CHECK YOUR UNDERSTANDING:
**1)** Set down the passage from the Cartagena travel story word for word, starting at "Love in the" and running up to and including "know Perth either.".
**2)** Write the next part of the Cartagena travel story, picking up after its last sentence.

TEXT:
________
Monthly Archives: April 2014

Love in the Time of Cartagena

“Hey, where you from?” A street hawker approached me on a corner as we explored the old town of Cartagena. He was selling jewellery.

“Australia.”

“Oh yeah, Melbourne, Sydney, Brisbane?”

“Keep trying.”  This is a pretty typical routine for any traveller from Western Australia. But this time it took a hilarious turn.  Another guy overheard the conversation and joined in.

“Perth?”  he shouts out. “West Coast?”

“Yep, you got it.” I was a little surprised by this, most of the tourists I had seen here seemed to be North American, South American or European, and many of them don’t know Perth either.

“I got a very good friend from Perth.” he said this with a cheeky smile. “Ben Cousins.”

I was even more surprised to hear that name.  Aussie rules football stars aren’t exactly world famous. But then the penny dropped and I couldn’t help laughing out loud.

He leaned in closer and lowered his voice. “Yeah, I know him well. You want cocaine?”

I politely declined, still laughing, and took off to catch up with Bec and Sally. “Hey guys, you gotta hear this…”

OLYMPUS DIGITAL CAMERA  OLYMPUS DIGITAL CAMERAOLYMPUS DIGITAL CAMERASal. Enjoying one of Colombia’s more legal pick-me-ups.
________
INFORMATION SUPPLIED:
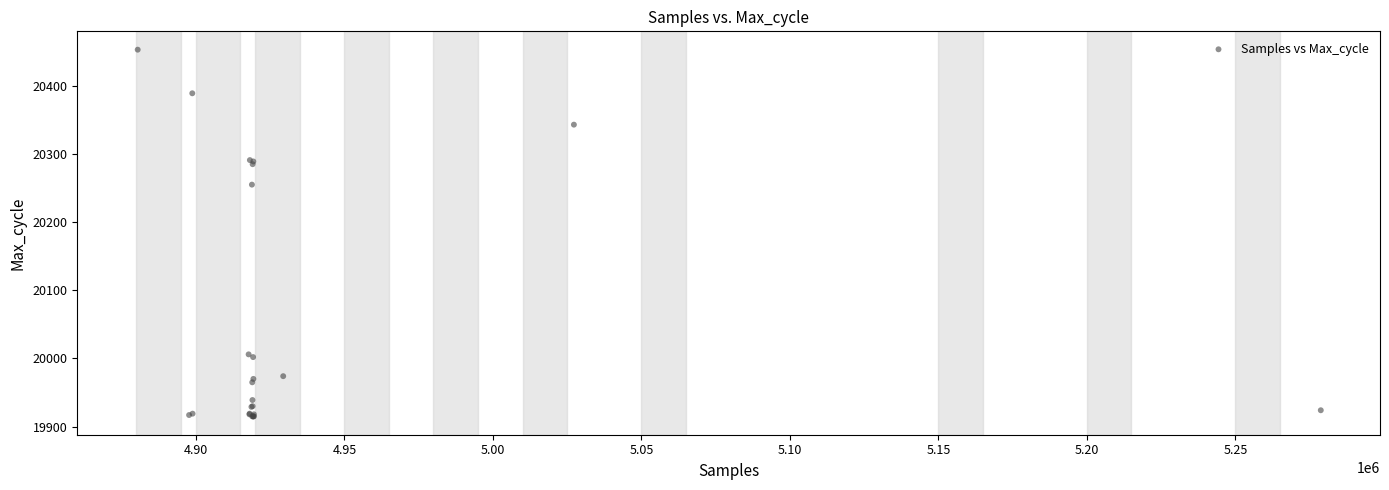

What Y value in the scatter plot is closest to 20184?

20255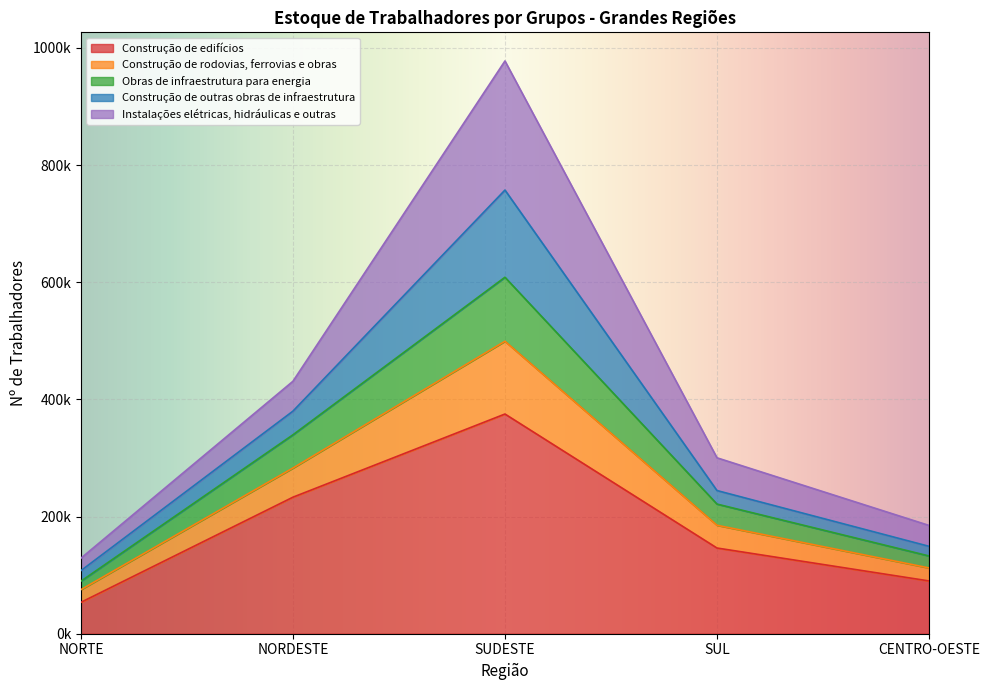

What are all the series names shown in the legend?

Construção de edifícios, Construção de rodovias, ferrovias e obras, Obras de infraestrutura para energia, Construção de outras obras de infraestrutura, Instalações elétricas, hidráulicas e outras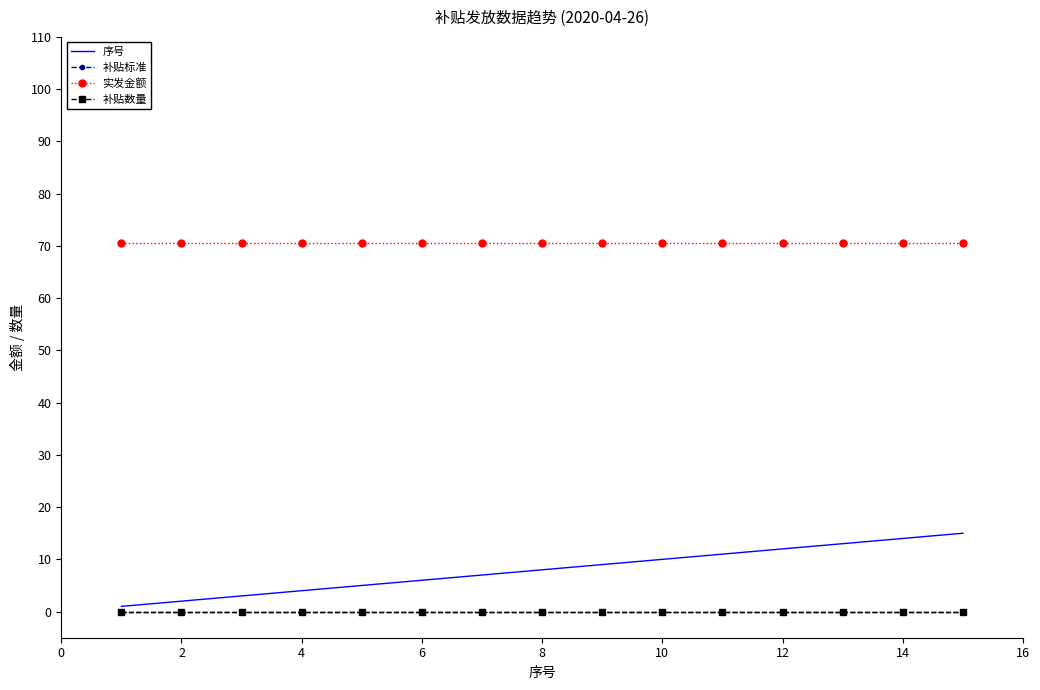

Which series has the widest spread of values?

序号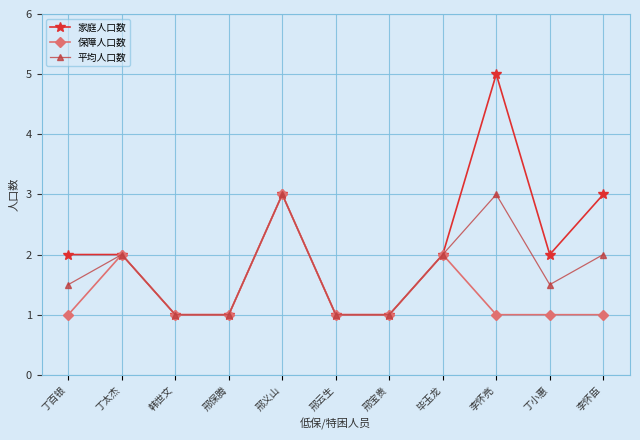

Which series has the widest spread of values?

家庭人口数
________
WRITTEN RESPONSES:
**1)**
Love in the Time of Cartagena

“Hey, where you from?” A street hawker approached me on a corner as we explored the old town of Cartagena. He was selling jewellery.

“Australia.”

“Oh yeah, Melbourne, Sydney, Brisbane?”

“Keep trying.”  This is a pretty typical routine for any traveller from Western Australia. But this time it took a hilarious turn.  Another guy overheard the conversation and joined in.

“Perth?”  he shouts out. “West Coast?”

“Yep, you got it.” I was a little surprised by this, most of the tourists I had seen here seemed to be North American, South American or European, and many of them don’t know Perth either.

**2)**
Oscar was sitting at the port and we were keen to get our van back as soon as possible. So I spent the better part of two days on the back of motorcycle taxis zooming between our hostel and the various port and customs offices dealing with paperwork. In the evenings we strolled around the Getsemani area and soaked up the amazing sights and sounds salsa’d the night away with some new friends from the San Blas trip.

Cartagena 03Oscar at the port. 

Cartagena 01 Cartagena 02Getsemani crew

Cartagena is a huge milestone for us. It not only marks the starting point for a new continent, we had to leave the road and the van to get here, and it has also been driving our schedule for the past few months since we had plans to meet Bec’s parents here this week. It has been great hanging out with Sal and Shaun again, catching up on the latest news from home and indulging in good food and good wine. And, the apartment that they rented was pure luxury, with a rooftop pool and amazing views of the sunset over the Caribbean sea. Such a treat.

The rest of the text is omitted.